La police se dit débordée parce qu’elle est assez peu compétente comme il est de règle dans des pays ayant longtemps connu la terreur politique. Concentrées sur la sécurité extérieure et la lutte contre les opposants, les élites du renseignement font des carrières que la police vouée au droit commun ne pourrait offrir. Par conséquent, les rares succès de cette dernière concernent les grands trafics car, dans ces domaines contigus à la sédition et au séparatisme des région rebelles, cette police peut s’appuyer sur les puissants Pasdaran (gardiens de la révolution). Quand soudain le nombre de pickpockets se met à enfler au rythme de la prolifération des miséreux (Afghan, Irakiens et Pakistanais immigrés mais aussi jeunes venant de campagnes asséchées et surpeuplées), la police est en manque d’effectifs et ses officiers supérieurs estiment que les fourgons doivent être remplis de petits dealers et voleurs à la tire plutôt que de jeunes femmes mal voilées.
S’il est juste de considérer qu’une politique économique plus intelligente aurait pu éviter un soubresaut aussi vigoureux qu’imprévu, cette « révolution des oeufs », dont beaucoup de jeunes protagonistes rient de bon coeur et que l’on dit avec détachement « sans lendemain », est un moment de crispation dans une période tendue depuis longtemps. La rengaine sur le peu de choix « entre le mauvais et le pire » est une platitude entendue partout depuis neuf mois. On ne se trompe pas quand on parle « d’effritement idéologique et sociologique de la République islamique ».
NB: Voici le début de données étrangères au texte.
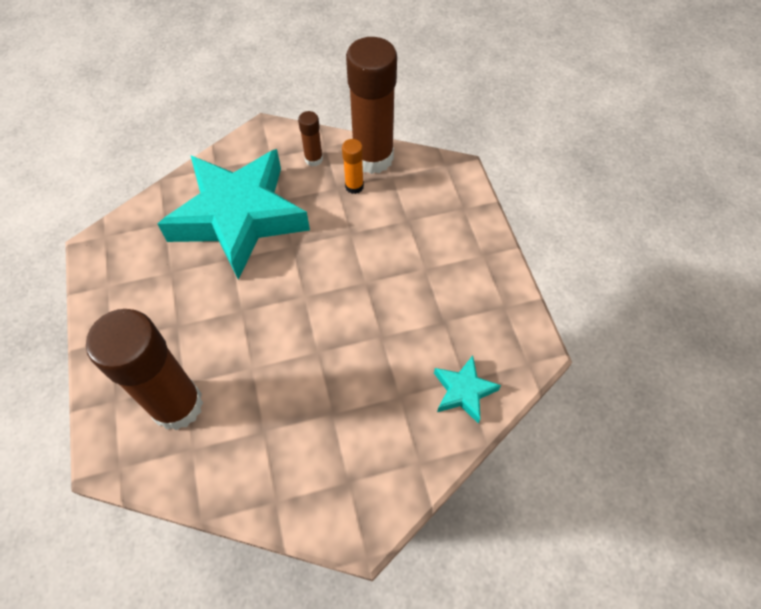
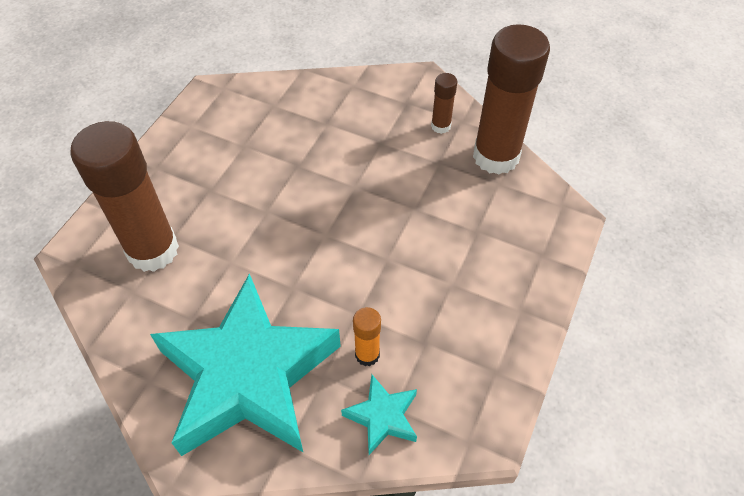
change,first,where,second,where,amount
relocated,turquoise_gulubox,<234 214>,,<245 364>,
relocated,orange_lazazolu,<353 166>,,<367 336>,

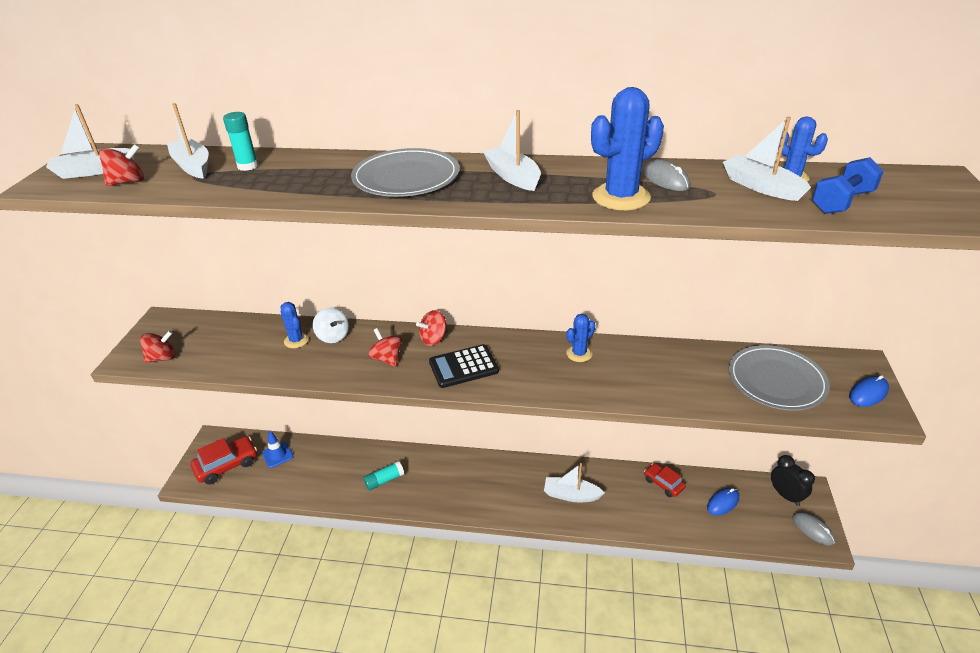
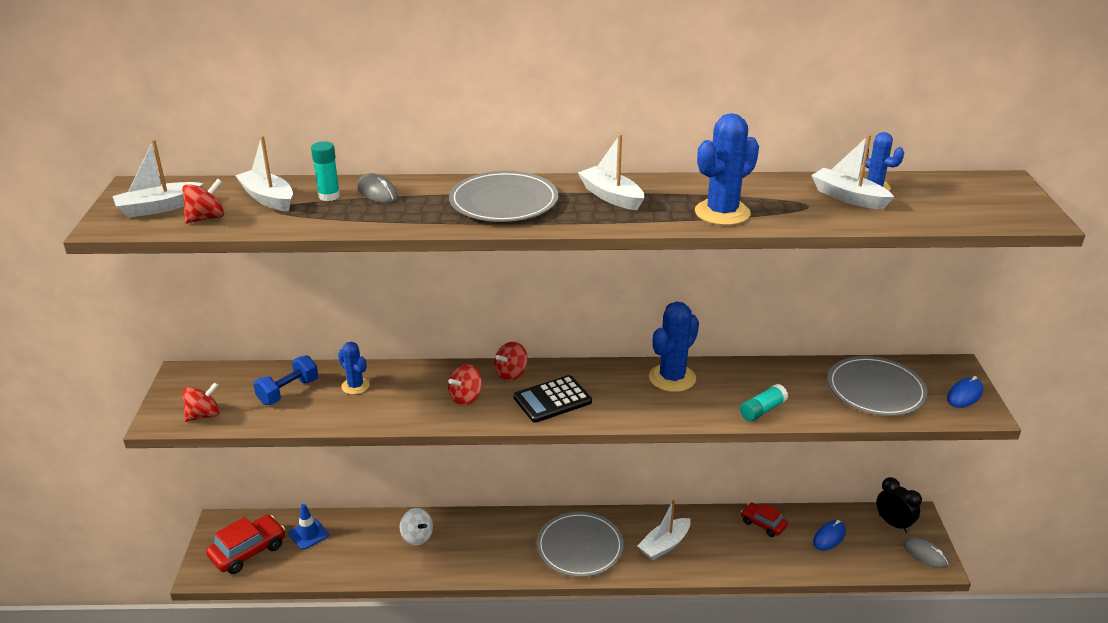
change,first,where,second,where,amount
relocated,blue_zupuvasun,<848 185>,,<285 380>,
relocated,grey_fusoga,<666 175>,,<377 188>,
relocated,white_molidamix,<331 325>,,<416 526>,
spun,red_molidamix,<385 347>,,<465 384>,90 degrees counterclockwise
appeared,,,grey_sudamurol,<580 544>,
spun,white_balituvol,<574 482>,,<664 530>,45 degrees counterclockwise
size,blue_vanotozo,<580 338>,,<674 347>,x1.70
relocated,turquoise_lazazolu,<383 475>,,<764 403>,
Un stade inédit est atteint avec les attaques de séminaires et tribunaux islamiques. Une nouvelle génération méconnue pose la question de l’islam et de la prééminence de la loi religieuse sur toute considération laïque. Elle n’est forcément totalement émancipée de l’obscurantisme et la superstition mais elle s’en éloigne et surtout ne supporte plus qu’on lui fasse la morale sur les problèmes de la région, la décadence de l’Occident, le danger sunnite… dont elle se moque de plus en plus. Cette jeunesse n’est pas encore athée mais vit déjà sans repères religieux et n’a plus recours au vocabulaire de ses ainés. Cette absence de référence commune accroit le fossé avec un pouvoir dont les capacité d’écoute, analyse et réaction sont faibles. Où du moins semblent telles, à la mesure de l’usure sensorielle qui frappe les grands vieillards.
La société, a cessé depuis près de 20 ans de s’illusionner sur la nature des rivalités entre dirigeants : « Ultraconservateurs, modérés, réformateurs : les étiquettes ne veulent pas dire grand-chose. Tous étaient déjà au pouvoir dans les années 1980 et se sont sali les mains. » Les moins de 40 ans se demandent aujourd‘hui où et comment trouver le sang neuf qui permette de raboter les aberrations et redonner les illusions indispensables au minimum de dynamisme. Le retour de l’ancien réformateur Khatami ou l’élargissement de Moussavi, leader du mouvement vert de 2009, ne seraient que cautères sur jambe de bois. Dans ce désert, l’hypothèse d’une personnalité nouvelle, issue de l’appareil puissant et mystérieux des Pasdaran paraît une solution envisageable pour une transition longue. Tout le monde vous le dira : « on n’est pas forcément mûrs pour la démocratie, il nous faut un dur à cuire et quitte à supporter un dictateur, on le préfère laïc et entreprenant ». Illusion de plus, sans doute mais de l’ordre du nécessaire."